→ Supplied passage
Removal of the need for in-person registration has seen Iowa’s sportsbooks flourish in January, easily surpassing the state record with nearly $150m in bets. And with many of the biggest sports betting brands, including DraftKings and FanDuel, now gaining a foothold in the Hawkeye State, Iowa is poised for far more growth, according to analysts for PlayIA.
Online and retail sportsbooks combined to take in $149.5m wagers, up 42.7% from the record $104.8m handle in December. Those bets increased net receipts to $11.3m, up 50.5% from $7.5m in December, which yielded $765,673 in state taxes.
“January was the just first test of an unshackled market, but it didn’t take long to realize just how much Iowa’s sportsbooks have been held back by the state’s in-person registration requirements,” said Dustin Gouker, lead analyst for PlayIA.com.
“These will be an exciting next few months in the market, with some of the biggest sports-betting holidays — namely the Super Bowl and March Madness — buoying what should be rapid expansion. This is a whole new era in Iowa sports betting.”
Iowa is the first major US market to report January data, but only seven states drew more in bets in December. Tennessee was seventh with $180.9m in December wagering.

→ What to produce
According to the article on Iowa sports betting, how much did the state's online and retail sportsbooks take in wagers in January? The items that follow are drawn from a different source than the article on Iowa sports betting.

→ Supplied material
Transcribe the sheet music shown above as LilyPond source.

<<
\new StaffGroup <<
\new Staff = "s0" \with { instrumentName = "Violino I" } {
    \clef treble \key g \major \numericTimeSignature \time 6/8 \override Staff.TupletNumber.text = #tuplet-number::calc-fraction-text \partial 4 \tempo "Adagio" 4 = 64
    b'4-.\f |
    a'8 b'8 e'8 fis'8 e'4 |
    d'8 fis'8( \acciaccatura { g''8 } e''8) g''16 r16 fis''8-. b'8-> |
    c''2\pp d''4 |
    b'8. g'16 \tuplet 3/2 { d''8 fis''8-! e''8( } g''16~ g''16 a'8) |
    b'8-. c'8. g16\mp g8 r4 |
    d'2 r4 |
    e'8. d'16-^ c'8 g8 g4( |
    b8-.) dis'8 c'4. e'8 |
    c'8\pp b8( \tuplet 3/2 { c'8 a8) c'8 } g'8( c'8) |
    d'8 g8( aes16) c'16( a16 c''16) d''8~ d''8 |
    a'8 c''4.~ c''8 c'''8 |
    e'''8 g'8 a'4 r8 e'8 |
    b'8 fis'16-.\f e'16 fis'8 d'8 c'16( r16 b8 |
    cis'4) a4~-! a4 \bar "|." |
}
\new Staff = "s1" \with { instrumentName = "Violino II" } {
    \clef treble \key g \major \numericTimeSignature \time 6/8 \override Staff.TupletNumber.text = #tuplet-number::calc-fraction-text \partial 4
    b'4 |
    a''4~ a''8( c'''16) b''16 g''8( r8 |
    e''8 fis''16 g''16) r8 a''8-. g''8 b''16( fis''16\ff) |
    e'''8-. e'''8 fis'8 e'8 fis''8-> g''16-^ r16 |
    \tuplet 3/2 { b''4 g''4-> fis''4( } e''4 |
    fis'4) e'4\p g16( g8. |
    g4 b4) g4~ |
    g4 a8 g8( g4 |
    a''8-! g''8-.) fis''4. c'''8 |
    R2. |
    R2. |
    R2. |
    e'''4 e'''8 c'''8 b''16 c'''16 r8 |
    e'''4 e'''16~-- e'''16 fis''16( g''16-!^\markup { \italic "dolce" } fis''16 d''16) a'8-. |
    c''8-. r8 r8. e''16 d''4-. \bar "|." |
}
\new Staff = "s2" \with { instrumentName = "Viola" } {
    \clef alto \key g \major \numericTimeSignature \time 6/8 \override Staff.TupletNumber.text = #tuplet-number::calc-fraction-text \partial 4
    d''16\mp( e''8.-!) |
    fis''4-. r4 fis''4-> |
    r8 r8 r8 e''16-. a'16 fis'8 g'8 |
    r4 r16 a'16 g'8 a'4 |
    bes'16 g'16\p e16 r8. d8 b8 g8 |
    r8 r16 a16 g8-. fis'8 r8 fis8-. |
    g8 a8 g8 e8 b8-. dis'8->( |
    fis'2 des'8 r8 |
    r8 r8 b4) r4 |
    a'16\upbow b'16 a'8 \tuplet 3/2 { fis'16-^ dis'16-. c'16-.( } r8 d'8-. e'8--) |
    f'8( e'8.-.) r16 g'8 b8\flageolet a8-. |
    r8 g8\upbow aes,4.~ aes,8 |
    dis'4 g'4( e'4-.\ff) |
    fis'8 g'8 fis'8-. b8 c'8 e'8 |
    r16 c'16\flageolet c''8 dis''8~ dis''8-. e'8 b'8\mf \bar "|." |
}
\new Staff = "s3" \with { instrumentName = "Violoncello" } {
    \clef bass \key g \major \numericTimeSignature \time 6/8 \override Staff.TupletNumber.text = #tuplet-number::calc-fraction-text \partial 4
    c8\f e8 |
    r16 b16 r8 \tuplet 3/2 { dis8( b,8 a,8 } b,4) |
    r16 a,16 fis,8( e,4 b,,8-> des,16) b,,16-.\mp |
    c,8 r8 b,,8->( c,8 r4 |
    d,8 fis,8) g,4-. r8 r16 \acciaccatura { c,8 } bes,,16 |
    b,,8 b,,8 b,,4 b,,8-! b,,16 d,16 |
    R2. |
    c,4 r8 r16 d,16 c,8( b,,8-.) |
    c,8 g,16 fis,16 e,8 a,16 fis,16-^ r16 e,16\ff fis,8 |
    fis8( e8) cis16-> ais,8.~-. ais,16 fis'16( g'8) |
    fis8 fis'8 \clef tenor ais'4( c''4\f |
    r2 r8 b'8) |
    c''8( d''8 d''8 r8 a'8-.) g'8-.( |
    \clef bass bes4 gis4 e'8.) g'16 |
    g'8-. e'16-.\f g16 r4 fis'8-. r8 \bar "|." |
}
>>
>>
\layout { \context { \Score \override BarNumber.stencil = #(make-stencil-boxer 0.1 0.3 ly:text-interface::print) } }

→ Answer area
$149.5m in wagers.